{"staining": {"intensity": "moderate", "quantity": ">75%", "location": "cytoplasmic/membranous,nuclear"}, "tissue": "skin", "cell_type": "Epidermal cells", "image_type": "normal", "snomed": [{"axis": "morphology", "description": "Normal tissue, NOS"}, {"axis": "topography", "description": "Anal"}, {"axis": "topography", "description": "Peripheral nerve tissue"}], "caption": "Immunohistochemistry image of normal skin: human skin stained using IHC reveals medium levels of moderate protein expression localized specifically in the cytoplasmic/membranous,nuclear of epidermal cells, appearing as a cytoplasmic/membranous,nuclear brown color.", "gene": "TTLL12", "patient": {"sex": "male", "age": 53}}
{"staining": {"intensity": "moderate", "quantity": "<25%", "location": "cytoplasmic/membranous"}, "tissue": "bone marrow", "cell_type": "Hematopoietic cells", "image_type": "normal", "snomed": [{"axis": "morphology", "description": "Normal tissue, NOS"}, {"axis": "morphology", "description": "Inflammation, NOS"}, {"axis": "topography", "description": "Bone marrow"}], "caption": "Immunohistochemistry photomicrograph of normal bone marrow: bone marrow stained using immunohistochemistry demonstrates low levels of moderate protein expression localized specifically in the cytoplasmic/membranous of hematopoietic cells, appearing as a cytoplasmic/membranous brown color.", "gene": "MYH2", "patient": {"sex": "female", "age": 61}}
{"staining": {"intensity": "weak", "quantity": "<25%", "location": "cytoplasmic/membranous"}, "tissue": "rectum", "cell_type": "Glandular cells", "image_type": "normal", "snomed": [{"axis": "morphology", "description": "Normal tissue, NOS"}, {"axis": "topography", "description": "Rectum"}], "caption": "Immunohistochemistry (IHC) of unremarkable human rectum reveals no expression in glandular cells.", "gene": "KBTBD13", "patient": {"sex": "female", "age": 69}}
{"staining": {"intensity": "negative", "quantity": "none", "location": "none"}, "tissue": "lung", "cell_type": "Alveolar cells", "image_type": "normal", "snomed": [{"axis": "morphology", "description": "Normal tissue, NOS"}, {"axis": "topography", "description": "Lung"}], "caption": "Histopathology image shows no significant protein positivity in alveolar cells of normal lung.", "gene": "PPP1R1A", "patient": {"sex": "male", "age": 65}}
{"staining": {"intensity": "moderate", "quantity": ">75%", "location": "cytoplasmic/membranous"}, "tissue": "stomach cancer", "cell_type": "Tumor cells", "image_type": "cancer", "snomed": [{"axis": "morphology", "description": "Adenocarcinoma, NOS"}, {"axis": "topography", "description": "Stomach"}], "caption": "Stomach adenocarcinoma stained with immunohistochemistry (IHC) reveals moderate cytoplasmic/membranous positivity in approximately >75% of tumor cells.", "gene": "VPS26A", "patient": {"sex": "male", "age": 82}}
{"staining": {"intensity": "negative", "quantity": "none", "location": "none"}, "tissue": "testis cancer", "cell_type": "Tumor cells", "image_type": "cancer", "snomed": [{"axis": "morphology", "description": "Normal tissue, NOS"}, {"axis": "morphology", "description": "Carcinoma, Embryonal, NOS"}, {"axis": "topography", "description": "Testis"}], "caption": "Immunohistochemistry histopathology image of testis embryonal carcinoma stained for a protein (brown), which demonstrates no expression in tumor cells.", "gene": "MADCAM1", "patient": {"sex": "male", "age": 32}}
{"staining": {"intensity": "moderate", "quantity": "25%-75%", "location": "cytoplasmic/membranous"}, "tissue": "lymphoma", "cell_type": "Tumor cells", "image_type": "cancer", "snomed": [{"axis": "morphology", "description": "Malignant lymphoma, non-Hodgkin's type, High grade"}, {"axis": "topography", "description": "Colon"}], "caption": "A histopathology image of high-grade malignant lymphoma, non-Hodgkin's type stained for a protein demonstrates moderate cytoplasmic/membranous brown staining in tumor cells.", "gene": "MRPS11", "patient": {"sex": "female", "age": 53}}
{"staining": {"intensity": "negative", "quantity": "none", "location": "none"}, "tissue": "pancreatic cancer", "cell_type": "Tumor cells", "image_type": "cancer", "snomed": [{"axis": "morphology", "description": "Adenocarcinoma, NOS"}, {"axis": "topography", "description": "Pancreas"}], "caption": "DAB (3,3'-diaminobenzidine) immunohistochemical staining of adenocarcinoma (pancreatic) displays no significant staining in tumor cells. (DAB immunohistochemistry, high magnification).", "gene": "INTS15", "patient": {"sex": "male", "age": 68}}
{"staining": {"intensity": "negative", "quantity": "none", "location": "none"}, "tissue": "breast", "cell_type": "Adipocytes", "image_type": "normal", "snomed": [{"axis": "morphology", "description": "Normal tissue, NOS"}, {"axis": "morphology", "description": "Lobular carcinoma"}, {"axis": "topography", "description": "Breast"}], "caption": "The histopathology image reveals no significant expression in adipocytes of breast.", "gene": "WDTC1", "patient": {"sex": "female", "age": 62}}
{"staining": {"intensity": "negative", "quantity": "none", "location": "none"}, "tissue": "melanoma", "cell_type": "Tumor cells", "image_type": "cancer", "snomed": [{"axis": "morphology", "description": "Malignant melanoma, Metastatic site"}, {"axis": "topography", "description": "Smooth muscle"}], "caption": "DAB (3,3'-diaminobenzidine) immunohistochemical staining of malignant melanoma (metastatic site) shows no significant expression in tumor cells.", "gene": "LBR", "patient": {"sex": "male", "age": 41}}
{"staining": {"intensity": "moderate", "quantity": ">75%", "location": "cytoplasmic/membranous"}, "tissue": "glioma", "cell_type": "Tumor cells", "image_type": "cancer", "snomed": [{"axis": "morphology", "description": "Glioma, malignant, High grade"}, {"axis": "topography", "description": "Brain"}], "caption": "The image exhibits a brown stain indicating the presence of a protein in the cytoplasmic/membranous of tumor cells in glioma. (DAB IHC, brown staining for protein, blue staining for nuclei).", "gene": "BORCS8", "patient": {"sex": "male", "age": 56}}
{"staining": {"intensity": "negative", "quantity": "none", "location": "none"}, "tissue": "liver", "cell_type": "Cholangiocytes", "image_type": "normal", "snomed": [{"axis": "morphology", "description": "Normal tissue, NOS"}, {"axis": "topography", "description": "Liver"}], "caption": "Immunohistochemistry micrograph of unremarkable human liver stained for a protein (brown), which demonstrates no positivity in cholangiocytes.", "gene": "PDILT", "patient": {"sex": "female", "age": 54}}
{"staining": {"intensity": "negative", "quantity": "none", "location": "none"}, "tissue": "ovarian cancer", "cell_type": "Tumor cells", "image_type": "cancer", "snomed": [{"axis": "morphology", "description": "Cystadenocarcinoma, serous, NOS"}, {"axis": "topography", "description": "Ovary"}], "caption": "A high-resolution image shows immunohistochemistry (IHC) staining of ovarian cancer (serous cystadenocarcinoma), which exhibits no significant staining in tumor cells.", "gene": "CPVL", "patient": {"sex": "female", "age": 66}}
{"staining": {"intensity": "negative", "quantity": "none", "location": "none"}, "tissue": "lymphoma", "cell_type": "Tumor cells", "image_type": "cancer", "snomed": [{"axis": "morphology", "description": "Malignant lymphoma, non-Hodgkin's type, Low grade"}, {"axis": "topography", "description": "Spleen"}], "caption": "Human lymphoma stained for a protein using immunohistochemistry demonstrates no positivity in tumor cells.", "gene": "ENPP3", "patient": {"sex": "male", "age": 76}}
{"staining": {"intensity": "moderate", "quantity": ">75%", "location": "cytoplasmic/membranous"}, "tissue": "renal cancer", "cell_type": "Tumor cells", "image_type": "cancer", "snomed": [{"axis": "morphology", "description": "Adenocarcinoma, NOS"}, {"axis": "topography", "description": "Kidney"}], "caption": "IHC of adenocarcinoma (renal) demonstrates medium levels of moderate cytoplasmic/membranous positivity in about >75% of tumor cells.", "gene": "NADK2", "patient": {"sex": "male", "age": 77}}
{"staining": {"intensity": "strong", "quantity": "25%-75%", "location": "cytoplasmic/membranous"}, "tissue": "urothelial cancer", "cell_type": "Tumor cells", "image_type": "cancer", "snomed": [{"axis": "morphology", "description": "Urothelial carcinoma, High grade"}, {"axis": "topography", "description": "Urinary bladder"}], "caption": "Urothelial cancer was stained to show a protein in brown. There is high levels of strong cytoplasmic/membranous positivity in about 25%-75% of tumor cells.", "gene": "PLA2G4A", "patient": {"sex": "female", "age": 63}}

AIM OF THE TASK: In the listing above, locate the line containing "(IHC) of unremarkable" and the line containing "image of testis". Transcribe those two lines and everything between them, exactly as written.

RESULT OF THIS TASK:
{"staining": {"intensity": "weak", "quantity": "<25%", "location": "cytoplasmic/membranous"}, "tissue": "rectum", "cell_type": "Glandular cells", "image_type": "normal", "snomed": [{"axis": "morphology", "description": "Normal tissue, NOS"}, {"axis": "topography", "description": "Rectum"}], "caption": "Immunohistochemistry (IHC) of unremarkable human rectum reveals no expression in glandular cells.", "gene": "KBTBD13", "patient": {"sex": "female", "age": 69}}
{"staining": {"intensity": "negative", "quantity": "none", "location": "none"}, "tissue": "lung", "cell_type": "Alveolar cells", "image_type": "normal", "snomed": [{"axis": "morphology", "description": "Normal tissue, NOS"}, {"axis": "topography", "description": "Lung"}], "caption": "Histopathology image shows no significant protein positivity in alveolar cells of normal lung.", "gene": "PPP1R1A", "patient": {"sex": "male", "age": 65}}
{"staining": {"intensity": "moderate", "quantity": ">75%", "location": "cytoplasmic/membranous"}, "tissue": "stomach cancer", "cell_type": "Tumor cells", "image_type": "cancer", "snomed": [{"axis": "morphology", "description": "Adenocarcinoma, NOS"}, {"axis": "topography", "description": "Stomach"}], "caption": "Stomach adenocarcinoma stained with immunohistochemistry (IHC) reveals moderate cytoplasmic/membranous positivity in approximately >75% of tumor cells.", "gene": "VPS26A", "patient": {"sex": "male", "age": 82}}
{"staining": {"intensity": "negative", "quantity": "none", "location": "none"}, "tissue": "testis cancer", "cell_type": "Tumor cells", "image_type": "cancer", "snomed": [{"axis": "morphology", "description": "Normal tissue, NOS"}, {"axis": "morphology", "description": "Carcinoma, Embryonal, NOS"}, {"axis": "topography", "description": "Testis"}], "caption": "Immunohistochemistry histopathology image of testis embryonal carcinoma stained for a protein (brown), which demonstrates no expression in tumor cells.", "gene": "MADCAM1", "patient": {"sex": "male", "age": 32}}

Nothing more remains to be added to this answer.